## Supplied records
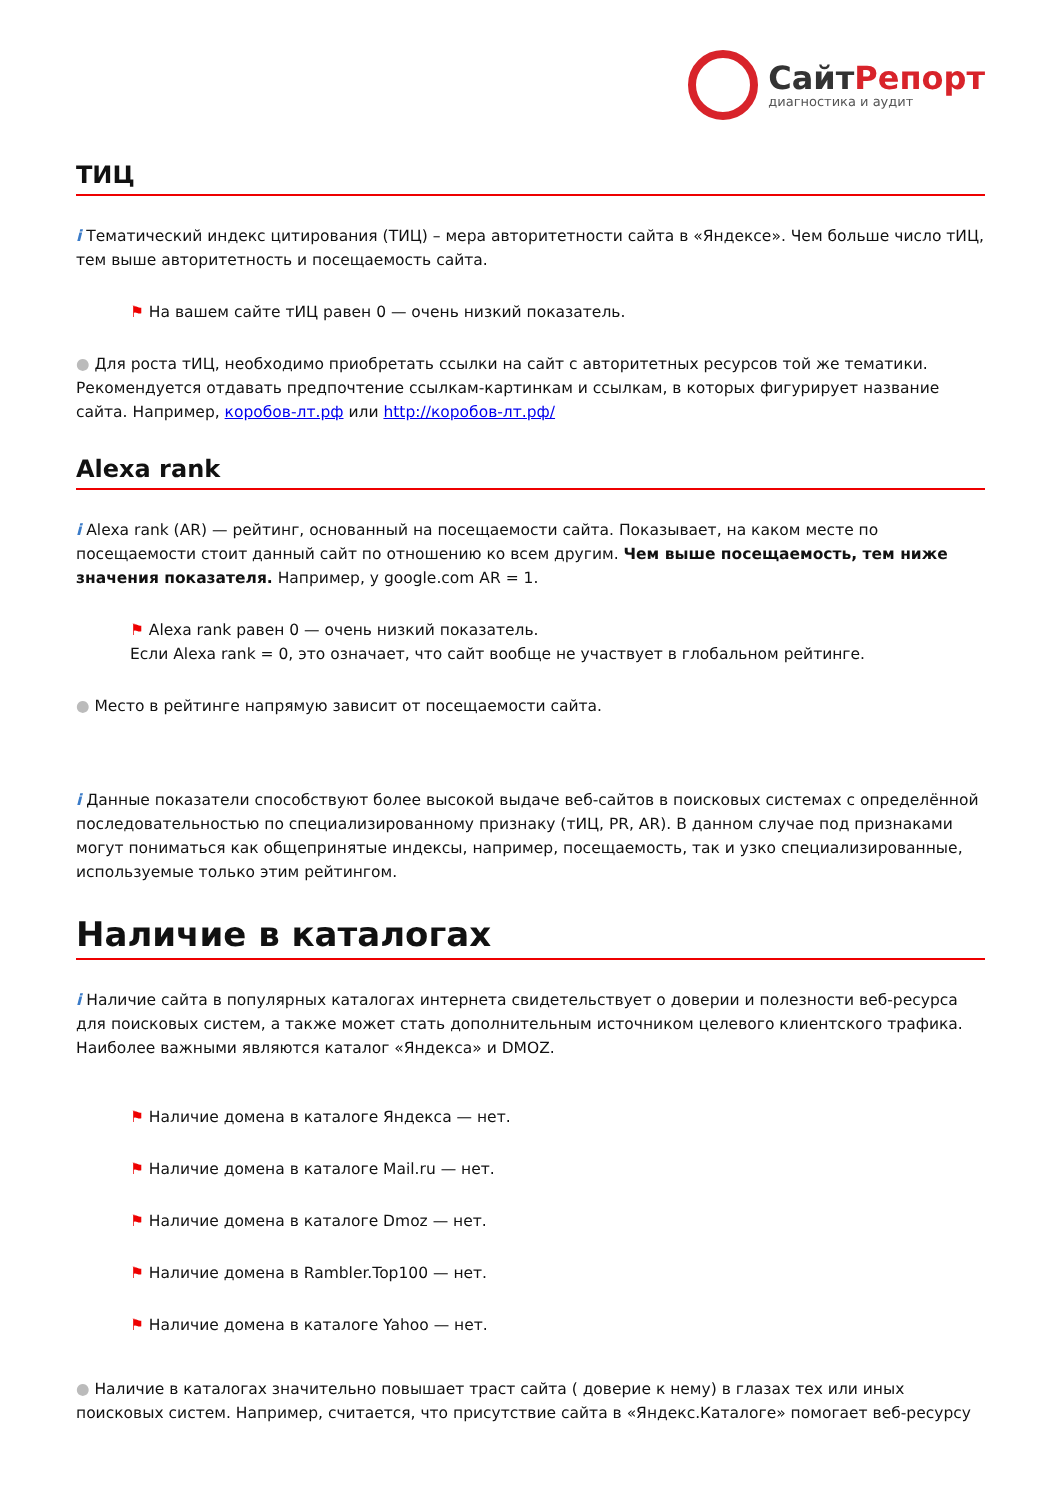СайтРепорт диагностика и аудит
ТИЦ
i Тематический индекс цитирования (ТИЦ) – мера авторитетности сайта в «Яндексе». Чем больше число тИЦ, тем выше авторитетность и посещаемость сайта.
⚑ На вашем сайте тИЦ равен 0 — очень низкий показатель.
● Для роста тИЦ, необходимо приобретать ссылки на сайт с авторитетных ресурсов той же тематики. Рекомендуется отдавать предпочтение ссылкам-картинкам и ссылкам, в которых фигурирует название сайта. Например, коробов-лт.рф или http://коробов-лт.рф/
Alexa rank
i Alexa rank (AR) — рейтинг, основанный на посещаемости сайта. Показывает, на каком месте по посещаемости стоит данный сайт по отношению ко всем другим. Чем выше посещаемость, тем ниже значения показателя. Например, у google.com AR = 1.
⚑ Alexa rank равен 0 — очень низкий показатель.
Если Alexa rank = 0, это означает, что сайт вообще не участвует в глобальном рейтинге.
● Место в рейтинге напрямую зависит от посещаемости сайта.
i Данные показатели способствуют более высокой выдаче веб-сайтов в поисковых системах с определённой последовательностью по специализированному признаку (тИЦ, PR, AR). В данном случае под признаками могут пониматься как общепринятые индексы, например, посещаемость, так и узко специализированные, используемые только этим рейтингом.
Наличие в каталогах
i Наличие сайта в популярных каталогах интернета свидетельствует о доверии и полезности веб-ресурса для поисковых систем, а также может стать дополнительным источником целевого клиентского трафика. Наиболее важными являются каталог «Яндекса» и DMOZ.
⚑ Наличие домена в каталоге Яндекса — нет.
⚑ Наличие домена в каталоге Mail.ru — нет.
⚑ Наличие домена в каталоге Dmoz — нет.
⚑ Наличие домена в Rambler.Top100 — нет.
⚑ Наличие домена в каталоге Yahoo — нет.
● Наличие в каталогах значительно повышает траст сайта ( доверие к нему) в глазах тех или иных поисковых систем. Например, считается, что присутствие сайта в «Яндекс.Каталоге» помогает веб-ресурсу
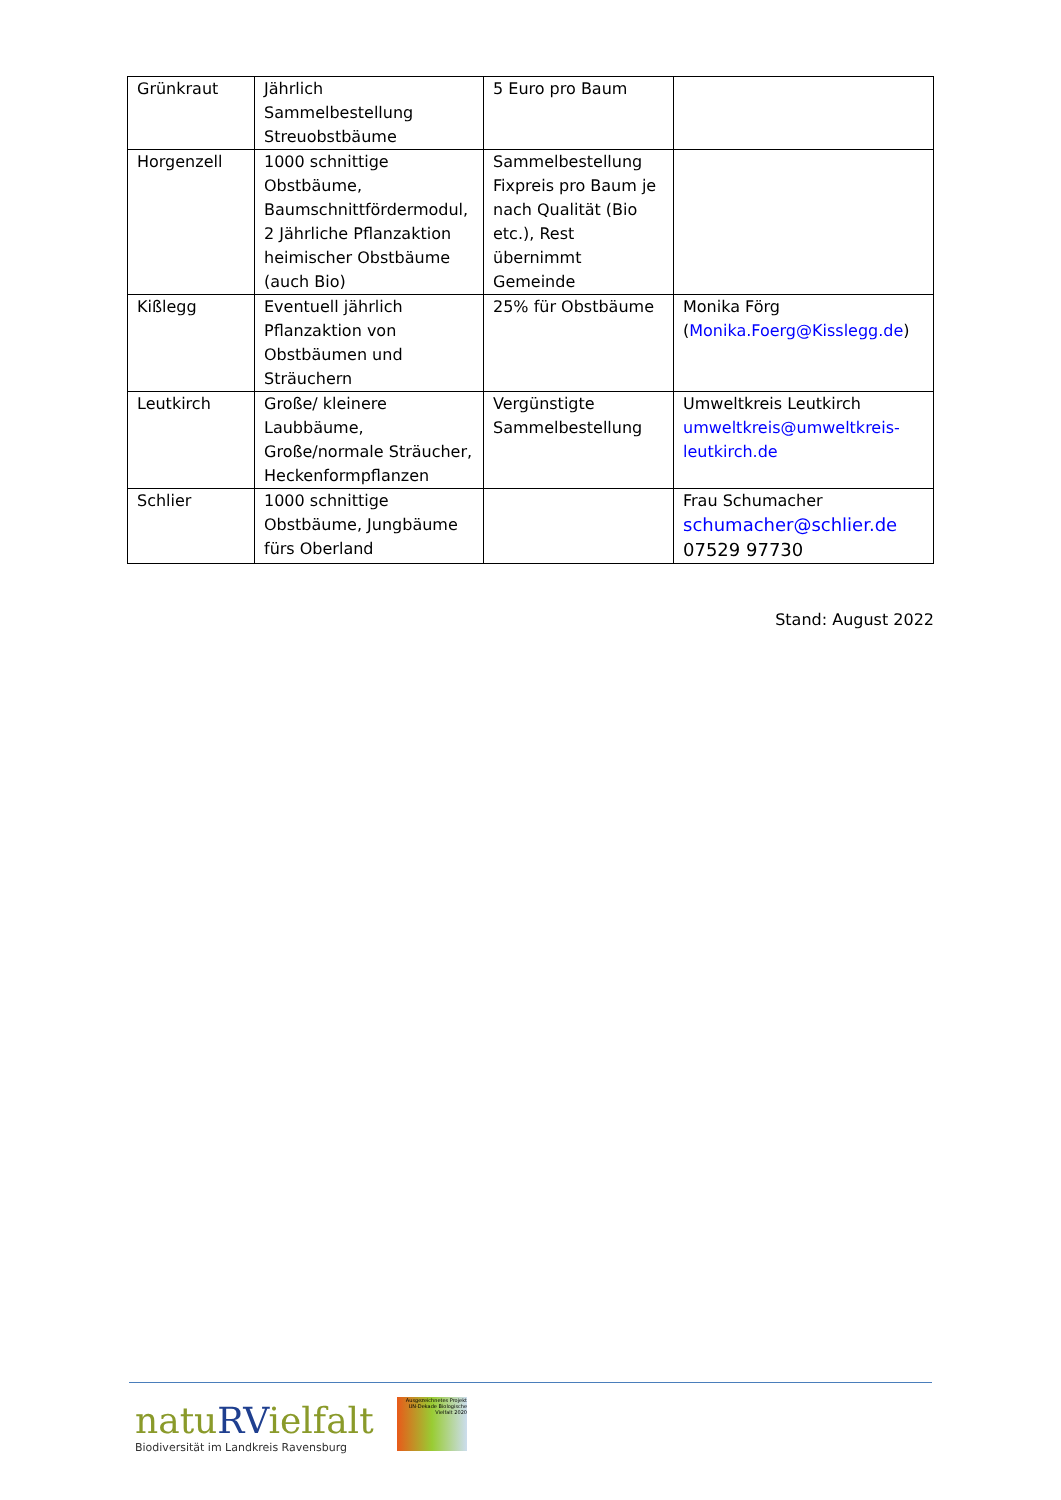| Grünkraut | Jährlich Sammelbestellung Streuobstbäume | 5 Euro pro Baum | |
| Horgenzell | 1000 schnittige Obstbäume, Baumschnittfördermodul, 2 Jährliche Pflanzaktion heimischer Obstbäume (auch Bio) | Sammelbestellung Fixpreis pro Baum je nach Qualität (Bio etc.), Rest übernimmt Gemeinde | |
| Kißlegg | Eventuell jährlich Pflanzaktion von Obstbäumen und Sträuchern | 25% für Obstbäume | Monika Förg ( Monika.Foerg@Kisslegg.de ) |
| Leutkirch | Große/ kleinere Laubbäume, Große/normale Sträucher, Heckenformpflanzen | Vergünstigte Sammelbestellung | Umweltkreis Leutkirch umweltkreis@umweltkreis-leutkirch.de |
| Schlier | 1000 schnittige Obstbäume, Jungbäume fürs Oberland | | Frau Schumacher schumacher@schlier.de 07529 97730 |
Stand: August 2022
natuRVielfalt
Biodiversität im Landkreis Ravensburg
Ausgezeichnetes Projekt UN-Dekade Biologische Vielfalt 2020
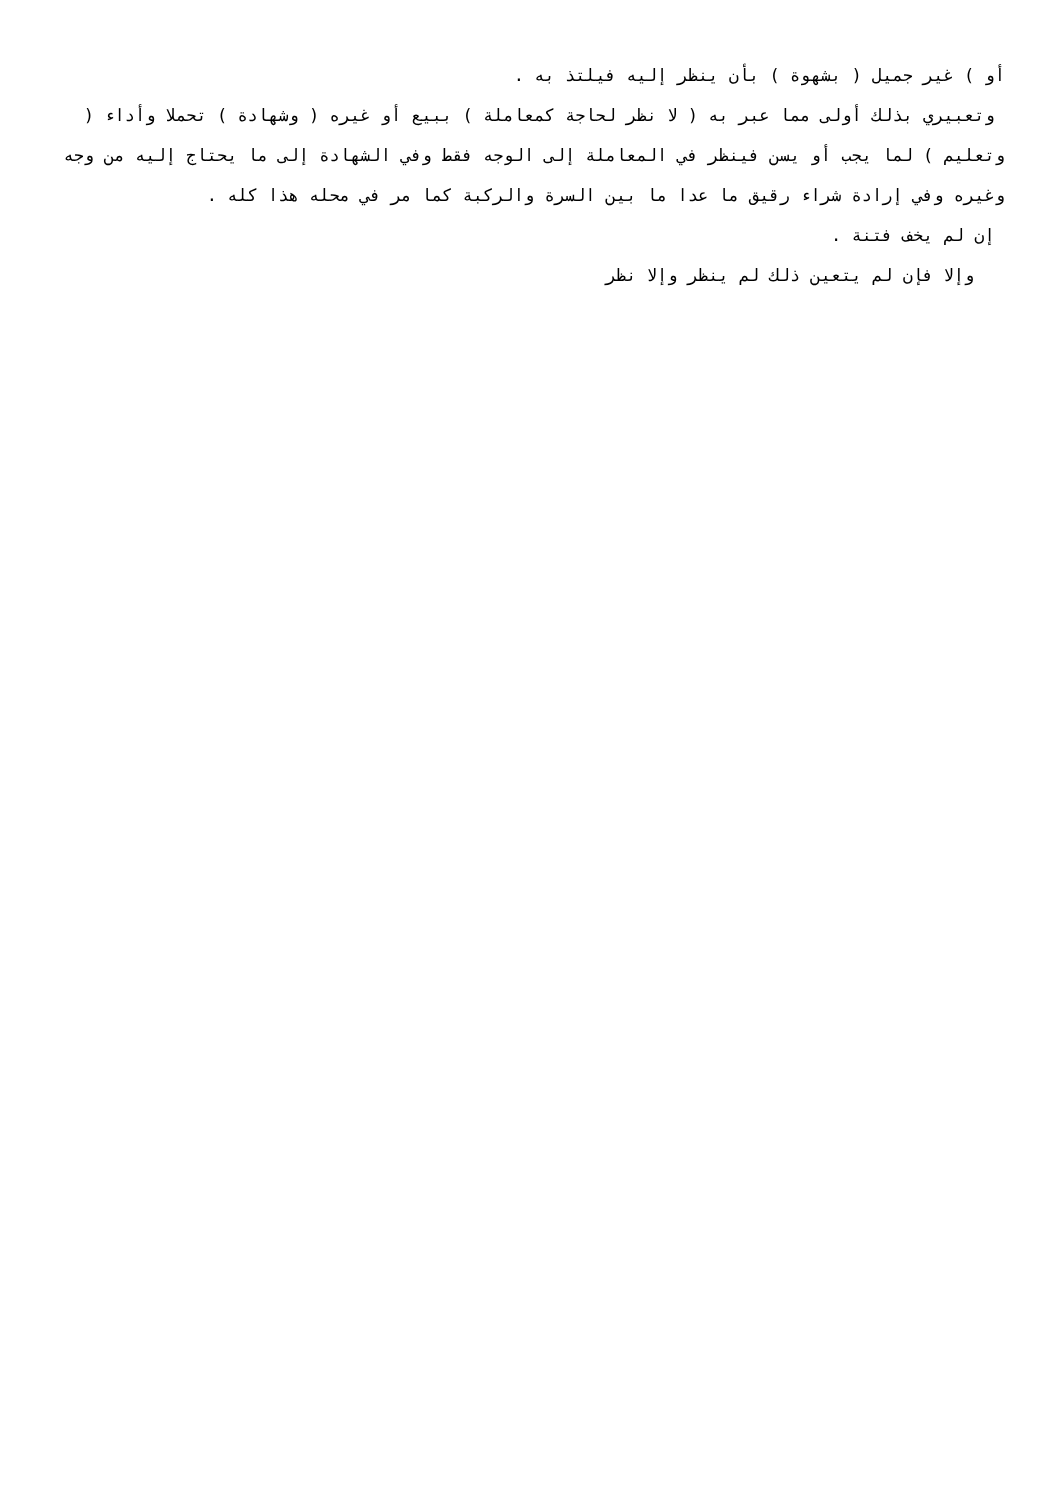أو ) غير جميل ( بشهوة ) بأن ينظر إليه فيلتذ به .
وتعبيري بذلك أولى مما عبر به ( لا نظر لحاجة كمعاملة ) ببيع أو غيره ( وشهادة ) تحملا وأداء ( وتعليم ) لما يجب أو يسن فينظر في المعاملة إلى الوجه فقط وفي الشهادة إلى ما يحتاج إليه من وجه وغيره وفي إرادة شراء رقيق ما عدا ما بين السرة والركبة كما مر في محله هذا كله .
إن لم يخف فتنة .
وإلا فإن لم يتعين ذلك لم ينظر وإلا نظر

## Task
In the records above, find each line with the word "низкий" and copy it out.

## Result of this task
⚑ На вашем сайте тИЦ равен 0 — очень низкий показатель.
⚑ Alexa rank равен 0 — очень низкий показатель.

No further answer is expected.